Sketch models of the different circulation paths: Chicken, Angora Goat and Human
Energy-Loop Cycle of the Power Station
Time-table of the Power Station
The walls of the Power Station are designed to regulate the internal thermal comfort of the building through different seasons of the year. 
 
In the winter, Hay is replenished between the wall as feed for the Angora Goats. As the climate warms up approaching summer, the Hay wall would have also been correspondingly depleted by the hungry Angora Goats hence creating a relatively porous facade to facilitate passive cooling. The Columns in which Hay was initially stored can then double up as a wind tower, driving cool breeze into the internal spaces of the Power Station.
The Chicken residents of the Power station inhabits the spaces between the walls of the building, therefore doubling up as natural wall insulation. To minimise the risk of cold bridging, the chicken paternoster lift would ensure that the an even and constant distribution of insulation and heat within the walls is maintained through the rotating chickens. 
 
Due to the difference in diurnal temperatures, the Chickens are kept within the walls in battery condition during the sleeping hours of the migrants (9pm-5am). The time in which the chickens are kept indoors would lengthen approaching winter.
 
In the summer and during the day time, the Chickens would be ushered into the free-ranging zone hence  once again free-ing up the walls for passive ventilation and breeze.
Chickens free-ranging zone
Prayer room facing Mecca
Herb and Algae garden (Provision of bio-luminescene lighting for the power station)
Rainwater Harvesting system
Angora Goat circulation spaces

In 2006, the Turkish Government released plans to renew the Tarlabasi neighborhood and demolish the existing buildings through the Tarlabasi Yenileniyor project. The plan was to relocate  migrant communities to the periphery of the city and bring in new commercial investments. Despite the rising resentment, evictions soon began and the power supply was cut off in a number of areas to force the residents and those who illegally tapped into the municipal power grid out of the city.

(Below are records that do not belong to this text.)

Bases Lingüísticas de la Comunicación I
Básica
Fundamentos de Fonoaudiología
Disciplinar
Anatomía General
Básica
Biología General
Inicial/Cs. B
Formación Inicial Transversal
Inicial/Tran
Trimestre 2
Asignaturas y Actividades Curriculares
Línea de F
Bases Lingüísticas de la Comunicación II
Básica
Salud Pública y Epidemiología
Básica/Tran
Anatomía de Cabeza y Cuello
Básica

The Lost and Found Power station is a monument to the faceless migrant worker community whose very hands built the city but remain excluded from it.
 
Built as a non-profit collaborative effort between the community and a group of activist architects, the power station seeks to address the immediate issue of the possibility of creating a self-sustaining architecture which explores the interaction of human and nature to generate its independent source of energy. Independently funded without any support from the Government,the power station is an experimental prototype which respond to the unsustainable population increase in the city and its subsequent strain on existing energy  and food resources.

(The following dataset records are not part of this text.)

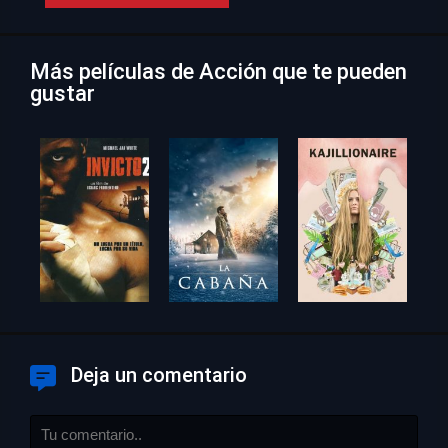
Más películas de Acción que te pueden
gustar
Deja un comentario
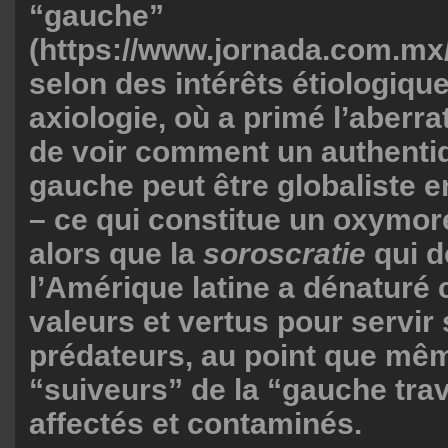
“gauche”
(
https://www.jornada.com.mx/
selon des intérêts étiologiq
axiologie, où a primé l’aberr
de voir comment un authent
gauche peut être globaliste
– ce qui constitue un oxymor
alors que la
soroscratie
qui 
l’Amérique latine a dénaturé 
valeurs et vertus pour servir 
prédateurs, au point que mê
“suiveurs” de la “gauche trav
affectés et contaminés.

Programmatically, the building functions  as a community house, where the private functions of everyday domestic activities are extracted and played out on a much larger public scale. A hybrid of domestic functionality coupled with an industrial typology, energy is generated through a series of ‘energy devices’ invented by the activist architect as well as by the occupant’s daily activities which forms a closed loop energy cycle.
Expanding on the traditional lifestyles of the migrant class, the existing rearing of animals within the neighborhood is encouraged through the scheme. A total of 300 chickens and 30 goats reside within the power station full-time.The animals form a crucial part of the energy strategy, functioning not merely as a source of food but as insulation for  the power station. The spatial configuration of the scheme takes into consideration the needs and habits of its 3 unique user groups  but with particular attention to facilitating the use of animals as natural insulation and heat radiators. ( a power conservation strategy*).

The full-time animal residents and their various traits and habits inform the design of the building, The human occupants  occupies the zones between the animal living spaces,there by benefitting from a dynamic and adaptable external ‘envelope’ which caters to the fluctuating seasonal temperature variations.

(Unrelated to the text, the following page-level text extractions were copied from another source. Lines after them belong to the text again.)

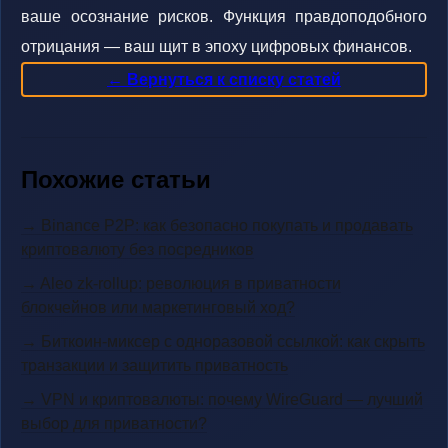
ваше осознание рисков. Функция правдоподобного
отрицания — ваш щит в эпоху цифровых финансов.
← Вернуться к списку статей
Похожие статьи
→ Binance P2P: как безопасно покупать и продавать
криптовалюту без посредников
→ Aleo zk-rollup: революция в приватности
блокчейнов или маркетинговый ход?
→ Биткоин-миксер с одноразовой ссылкой: как скрыть
транзакции и защитить приватность
→ VPN и криптовалюты: почему WireGuard — лучший
выбор для приватности?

It is projected that the power station could eventually be replicated within the different gated communities characteristic of Istanbul, thus alleviating the immense pressure on the limited existing energy and urban food sources and  more importantly,diversifying the method of  power generation.

The Lost and Found Power Station II argues for the strategic adaptation of traditional methods of living as an effective means of looking towards a sustainable future, thereby rejecting technical fixes so often frivolously employed in the modern world.